Hi Chris,
If you are not butchering the pigs yourself and I guess you would not with 6 pigs it would probably best to discuss what you are planning with your butchers.
I (we) have just buchered two pigs and have a fairly good idea what to do. This took me and my wife probably 2 full weekends but we also made a lot of processed products ( black pudding, haggis, suasages, bacon and ham). They were two Tamworth gilts at 9 months, probably weighing around 70 kg each (carcasse weight) fed on foraging and sow nuts.
I will list what I have done with all the bits, this might help you but it also depends whether you want to cure your own hams or mainly sell it as fresh meat ( i.e. not cured). it is from memory but should give you an idea what you could do. I am not quite sure what you mean by most cost effective, the most expensive products to buy are processed i.e. sausages and ham. You can use most of the pig but I doubt you make a lot of saving as you will have to pay for an abbatoir and most likely getting the pigs butchered.
Head - made into brawn I cut of the cheeks separatly, rolled them and braised them and had them as a cold meat. I do not think you could really make sausages from the head meat or at least not very much. A lot of the flesh on the head is actually fat or at least on the Tamworths I raised.
Shoulder- One half made into a picnic ham, the others mainly went into sausage meat.

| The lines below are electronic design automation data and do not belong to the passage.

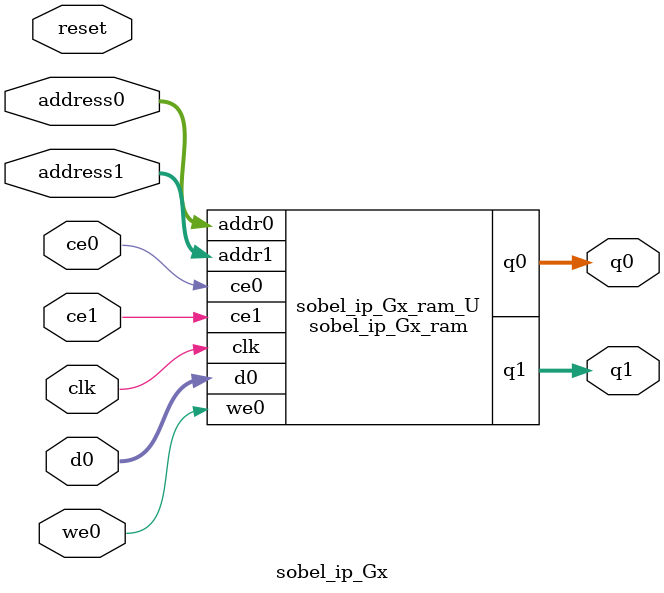
<source format=v>

`timescale 1 ns / 1 ps
module sobel_ip_Gx_ram (addr0, ce0, d0, we0, q0, addr1, ce1, q1,  clk);

parameter DWIDTH = 32;
parameter AWIDTH = 4;
parameter MEM_SIZE = 9;

input[AWIDTH-1:0] addr0;
input ce0;
input[DWIDTH-1:0] d0;
input we0;
output reg[DWIDTH-1:0] q0;
input[AWIDTH-1:0] addr1;
input ce1;
output reg[DWIDTH-1:0] q1;
input clk;

(* ram_style = "block" *)reg [DWIDTH-1:0] ram[MEM_SIZE-1:0];




always @(posedge clk)  
begin 
    if (ce0) 
    begin
        if (we0) 
        begin 
            ram[addr0] <= d0; 
            q0 <= d0;
        end 
        else 
            q0 <= ram[addr0];
    end
end


always @(posedge clk)  
begin 
    if (ce1) 
    begin
            q1 <= ram[addr1];
    end
end


endmodule


`timescale 1 ns / 1 ps
module sobel_ip_Gx(
    reset,
    clk,
    address0,
    ce0,
    we0,
    d0,
    q0,
    address1,
    ce1,
    q1);

parameter DataWidth = 32'd32;
parameter AddressRange = 32'd9;
parameter AddressWidth = 32'd4;
input reset;
input clk;
input[AddressWidth - 1:0] address0;
input ce0;
input we0;
input[DataWidth - 1:0] d0;
output[DataWidth - 1:0] q0;
input[AddressWidth - 1:0] address1;
input ce1;
output[DataWidth - 1:0] q1;




sobel_ip_Gx_ram sobel_ip_Gx_ram_U(
    .clk( clk ),
    .addr0( address0 ),
    .ce0( ce0 ),
    .d0( d0 ),
    .we0( we0 ),
    .q0( q0 ),
    .addr1( address1 ),
    .ce1( ce1 ),
    .q1( q1 ));

endmodule


</source>
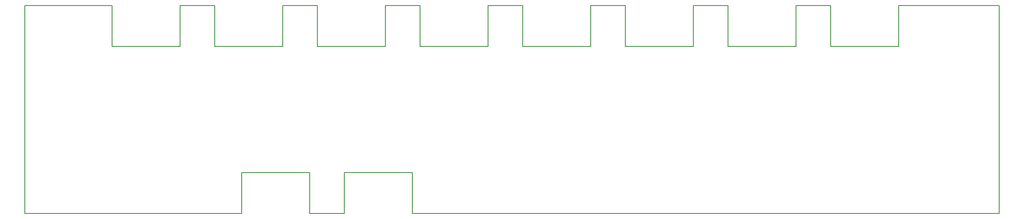
<source format=gm1>
G04 #@! TF.FileFunction,Profile,NP*
%FSLAX46Y46*%
G04 Gerber Fmt 4.6, Leading zero omitted, Abs format (unit mm)*
G04 Created by KiCad (PCBNEW 4.0.4-stable) date 03/09/17 09:34:19*
%MOMM*%
%LPD*%
G01*
G04 APERTURE LIST*
%ADD10C,0.100000*%
%ADD11C,0.150000*%
G04 APERTURE END LIST*
D10*
D11*
X79629000Y-92710000D02*
X93091000Y-92710000D01*
X79629000Y-100838000D02*
X79629000Y-92710000D01*
X36703000Y-100838000D02*
X79629000Y-100838000D01*
X99949000Y-92710000D02*
X113411000Y-92710000D01*
X229616000Y-100838000D02*
X229616000Y-59563000D01*
X113411000Y-100838000D02*
X229616000Y-100838000D01*
X99949000Y-100838000D02*
X99949000Y-92710000D01*
X93091000Y-100838000D02*
X99949000Y-100838000D01*
X36703000Y-59563000D02*
X36703000Y-100838000D01*
X53975000Y-59563000D02*
X36703000Y-59563000D01*
X53975000Y-59690000D02*
X53975000Y-59563000D01*
X209677000Y-59563000D02*
X229616000Y-59563000D01*
X209677000Y-67691000D02*
X209677000Y-59563000D01*
X196215000Y-67691000D02*
X209677000Y-67691000D01*
X196215000Y-59563000D02*
X196215000Y-67691000D01*
X189357000Y-59563000D02*
X196215000Y-59563000D01*
X189357000Y-67691000D02*
X189357000Y-59563000D01*
X175895000Y-67691000D02*
X189357000Y-67691000D01*
X175895000Y-59563000D02*
X175895000Y-67691000D01*
X169037000Y-59563000D02*
X175895000Y-59563000D01*
X169037000Y-67691000D02*
X169037000Y-59563000D01*
X155575000Y-67691000D02*
X169037000Y-67691000D01*
X155575000Y-59563000D02*
X155575000Y-67691000D01*
X148717000Y-59563000D02*
X155575000Y-59563000D01*
X148717000Y-67691000D02*
X148717000Y-59563000D01*
X135255000Y-67691000D02*
X148717000Y-67691000D01*
X135255000Y-59563000D02*
X135255000Y-67691000D01*
X128397000Y-59563000D02*
X135255000Y-59563000D01*
X128397000Y-67691000D02*
X128397000Y-59563000D01*
X114935000Y-67691000D02*
X128397000Y-67691000D01*
X114935000Y-59563000D02*
X114935000Y-67691000D01*
X108077000Y-59563000D02*
X114935000Y-59563000D01*
X108077000Y-67691000D02*
X108077000Y-59563000D01*
X94615000Y-67691000D02*
X108077000Y-67691000D01*
X94615000Y-59563000D02*
X94615000Y-67691000D01*
X94107000Y-59563000D02*
X94615000Y-59563000D01*
X87757000Y-59563000D02*
X94107000Y-59563000D01*
X87757000Y-67691000D02*
X87757000Y-59563000D01*
X74295000Y-67691000D02*
X87757000Y-67691000D01*
X74295000Y-59563000D02*
X74295000Y-67691000D01*
X67437000Y-59563000D02*
X74295000Y-59563000D01*
X67437000Y-67691000D02*
X67437000Y-59563000D01*
X53975000Y-67691000D02*
X67437000Y-67691000D01*
X53975000Y-59690000D02*
X53975000Y-67691000D01*
X113411000Y-92710000D02*
X113411000Y-100838000D01*
X93091000Y-92710000D02*
X93091000Y-100838000D01*
M02*

</source>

Loin- Cut into pork chops , tender loinvarious steaks
Belly- rolled belly pork and streaky bacon. Also produced a fair amount of ribs
The belly also produced some of the fat meat for mixing with lean for sausages.
Legs- Trotters and hams. One dry cured ham and three wet cured hams used for boiled ham.
Fat- I rendered all of the unusable fat as lard.
Offal- Liver, lungs and heart went into haggis. Kidneys are still in the freezer.
Blood- made into various black puddings.